Tax havens are having a bad time. Most of us, not among the richest of the world who have secret accounts at Swiss banks, feel that it’s a good thing that governments are now chasing after taxes that were evaded. Among major tax havens, Switzerland is having a really tough time at the moment. Some Swiss let their feeling known that they are unjustly blamed for someone else’s problems. Like some members of the Liechtenstein princely family, one Swiss MP has publicly compared the German Finance Minister to a Nazi.

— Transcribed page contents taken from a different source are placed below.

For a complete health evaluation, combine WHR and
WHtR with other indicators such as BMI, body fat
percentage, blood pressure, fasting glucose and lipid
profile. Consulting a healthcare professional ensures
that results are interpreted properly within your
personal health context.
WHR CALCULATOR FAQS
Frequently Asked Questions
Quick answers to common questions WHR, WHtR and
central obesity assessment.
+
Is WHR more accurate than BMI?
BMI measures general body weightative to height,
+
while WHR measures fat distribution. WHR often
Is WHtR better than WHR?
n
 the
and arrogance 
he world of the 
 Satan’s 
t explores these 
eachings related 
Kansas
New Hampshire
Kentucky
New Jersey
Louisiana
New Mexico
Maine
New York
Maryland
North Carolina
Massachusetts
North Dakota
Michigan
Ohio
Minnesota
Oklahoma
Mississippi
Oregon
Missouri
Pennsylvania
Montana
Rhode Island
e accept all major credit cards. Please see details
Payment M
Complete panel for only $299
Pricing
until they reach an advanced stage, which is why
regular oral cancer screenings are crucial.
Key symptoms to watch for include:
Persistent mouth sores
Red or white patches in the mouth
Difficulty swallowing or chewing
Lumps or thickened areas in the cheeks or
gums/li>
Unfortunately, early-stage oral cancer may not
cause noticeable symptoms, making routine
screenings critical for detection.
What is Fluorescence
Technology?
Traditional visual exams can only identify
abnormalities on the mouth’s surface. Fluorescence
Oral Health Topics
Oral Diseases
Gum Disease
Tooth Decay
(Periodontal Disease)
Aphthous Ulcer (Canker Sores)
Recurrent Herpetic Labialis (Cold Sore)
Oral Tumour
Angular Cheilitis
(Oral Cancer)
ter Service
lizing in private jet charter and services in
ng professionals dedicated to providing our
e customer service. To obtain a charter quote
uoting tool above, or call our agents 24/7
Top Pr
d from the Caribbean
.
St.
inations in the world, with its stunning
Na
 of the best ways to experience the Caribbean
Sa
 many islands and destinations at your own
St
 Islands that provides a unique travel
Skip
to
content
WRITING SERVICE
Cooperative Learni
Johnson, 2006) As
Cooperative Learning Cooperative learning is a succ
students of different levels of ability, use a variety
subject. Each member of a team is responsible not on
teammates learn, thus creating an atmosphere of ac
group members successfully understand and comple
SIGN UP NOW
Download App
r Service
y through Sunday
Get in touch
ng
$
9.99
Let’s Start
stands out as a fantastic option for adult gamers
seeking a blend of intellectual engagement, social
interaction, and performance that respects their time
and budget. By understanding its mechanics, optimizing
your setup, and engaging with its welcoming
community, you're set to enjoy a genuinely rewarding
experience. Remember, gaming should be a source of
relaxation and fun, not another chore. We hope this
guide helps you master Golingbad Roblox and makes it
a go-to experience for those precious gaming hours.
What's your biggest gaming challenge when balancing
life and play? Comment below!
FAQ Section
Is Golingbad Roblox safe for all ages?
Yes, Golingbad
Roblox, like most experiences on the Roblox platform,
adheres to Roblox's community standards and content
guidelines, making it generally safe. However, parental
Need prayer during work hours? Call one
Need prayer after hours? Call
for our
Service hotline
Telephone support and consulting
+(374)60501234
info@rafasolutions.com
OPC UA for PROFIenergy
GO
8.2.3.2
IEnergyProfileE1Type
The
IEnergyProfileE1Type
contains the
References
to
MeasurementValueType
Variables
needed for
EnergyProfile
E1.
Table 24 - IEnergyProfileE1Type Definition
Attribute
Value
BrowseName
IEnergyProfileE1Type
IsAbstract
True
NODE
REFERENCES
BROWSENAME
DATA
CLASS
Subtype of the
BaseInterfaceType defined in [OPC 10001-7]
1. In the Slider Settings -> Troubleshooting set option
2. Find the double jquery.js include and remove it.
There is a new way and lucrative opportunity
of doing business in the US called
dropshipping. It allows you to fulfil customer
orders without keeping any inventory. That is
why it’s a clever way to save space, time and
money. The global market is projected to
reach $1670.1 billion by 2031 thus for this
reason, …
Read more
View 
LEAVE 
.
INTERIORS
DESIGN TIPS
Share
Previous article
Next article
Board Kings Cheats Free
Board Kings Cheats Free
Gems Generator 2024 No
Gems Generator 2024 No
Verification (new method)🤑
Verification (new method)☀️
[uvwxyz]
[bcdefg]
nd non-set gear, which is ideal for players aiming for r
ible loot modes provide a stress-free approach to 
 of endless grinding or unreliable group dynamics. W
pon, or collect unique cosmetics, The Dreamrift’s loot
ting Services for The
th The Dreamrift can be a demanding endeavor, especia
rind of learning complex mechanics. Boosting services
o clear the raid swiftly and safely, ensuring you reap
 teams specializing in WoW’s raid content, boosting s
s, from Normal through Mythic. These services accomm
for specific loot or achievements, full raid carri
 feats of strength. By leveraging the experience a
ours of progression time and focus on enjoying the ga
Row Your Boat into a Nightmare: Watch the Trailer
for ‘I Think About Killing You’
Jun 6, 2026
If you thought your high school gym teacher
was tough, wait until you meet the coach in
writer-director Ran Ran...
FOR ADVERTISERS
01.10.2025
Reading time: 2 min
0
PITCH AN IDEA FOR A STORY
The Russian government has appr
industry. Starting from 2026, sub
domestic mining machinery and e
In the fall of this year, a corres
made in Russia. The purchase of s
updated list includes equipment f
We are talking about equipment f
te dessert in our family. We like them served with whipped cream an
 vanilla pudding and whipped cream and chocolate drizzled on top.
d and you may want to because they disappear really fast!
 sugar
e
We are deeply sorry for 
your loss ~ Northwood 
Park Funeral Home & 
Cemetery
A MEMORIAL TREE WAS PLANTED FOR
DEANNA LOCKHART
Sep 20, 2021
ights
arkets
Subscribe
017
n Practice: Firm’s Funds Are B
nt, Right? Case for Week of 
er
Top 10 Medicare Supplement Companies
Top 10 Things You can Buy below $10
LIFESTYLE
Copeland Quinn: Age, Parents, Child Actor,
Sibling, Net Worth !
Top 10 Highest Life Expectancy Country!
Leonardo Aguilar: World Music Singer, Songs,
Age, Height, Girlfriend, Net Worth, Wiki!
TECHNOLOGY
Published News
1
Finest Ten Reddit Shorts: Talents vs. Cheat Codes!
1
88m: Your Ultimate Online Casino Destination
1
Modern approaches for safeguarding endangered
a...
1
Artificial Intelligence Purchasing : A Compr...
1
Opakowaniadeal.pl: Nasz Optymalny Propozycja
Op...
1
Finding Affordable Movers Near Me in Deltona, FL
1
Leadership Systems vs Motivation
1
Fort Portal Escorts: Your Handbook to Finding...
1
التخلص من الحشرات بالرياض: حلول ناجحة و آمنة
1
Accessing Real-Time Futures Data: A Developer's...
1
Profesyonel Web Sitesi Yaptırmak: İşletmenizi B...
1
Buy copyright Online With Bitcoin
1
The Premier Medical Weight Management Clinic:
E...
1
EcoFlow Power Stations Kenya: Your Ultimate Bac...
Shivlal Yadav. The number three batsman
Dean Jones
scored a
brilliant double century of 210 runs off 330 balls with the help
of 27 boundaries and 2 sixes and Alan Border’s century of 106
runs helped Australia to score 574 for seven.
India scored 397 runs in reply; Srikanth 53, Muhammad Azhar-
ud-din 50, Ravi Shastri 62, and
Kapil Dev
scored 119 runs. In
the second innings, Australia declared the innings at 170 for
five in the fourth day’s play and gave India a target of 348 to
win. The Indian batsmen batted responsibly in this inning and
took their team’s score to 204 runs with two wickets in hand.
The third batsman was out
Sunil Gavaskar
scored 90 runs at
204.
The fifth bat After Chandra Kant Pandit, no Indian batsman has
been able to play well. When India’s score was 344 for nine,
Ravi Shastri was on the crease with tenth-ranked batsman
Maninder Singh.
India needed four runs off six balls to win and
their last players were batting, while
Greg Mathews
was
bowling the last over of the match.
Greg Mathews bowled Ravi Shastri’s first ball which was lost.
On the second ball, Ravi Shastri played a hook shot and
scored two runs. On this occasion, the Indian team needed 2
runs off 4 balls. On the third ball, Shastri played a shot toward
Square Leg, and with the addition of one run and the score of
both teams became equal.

For most people and their imagination, Switzerland is a nice and beautiful country dominated by snow-capped mountains and littered with lakes, which produces good chocolate and watches. So the country is a place that many would like to visit: how about its inhabitants and human institutions? Unfortunately for the Swiss, they have not been enjoying a good reputation for some time. Switzerland’s ambiguous role during the Second World War with respect to the Nazi loot has done much damage. Its politics, byzantine to outsiders, has been giving impression that the Swiss are voting in pretty nasty and openly racist politicians.
The Swiss will face more probes and scrutiny from prying outsiders, and perhaps it will be the end of their current banking system based on secrecy and trust. Switzerland is in a lose-lose situation: avoid scrutiny to see its reputation farther tarnished, or accept scrutiny to lose its banking clients. Best to concentrate on chocolate and watches, and perhaps soldiers.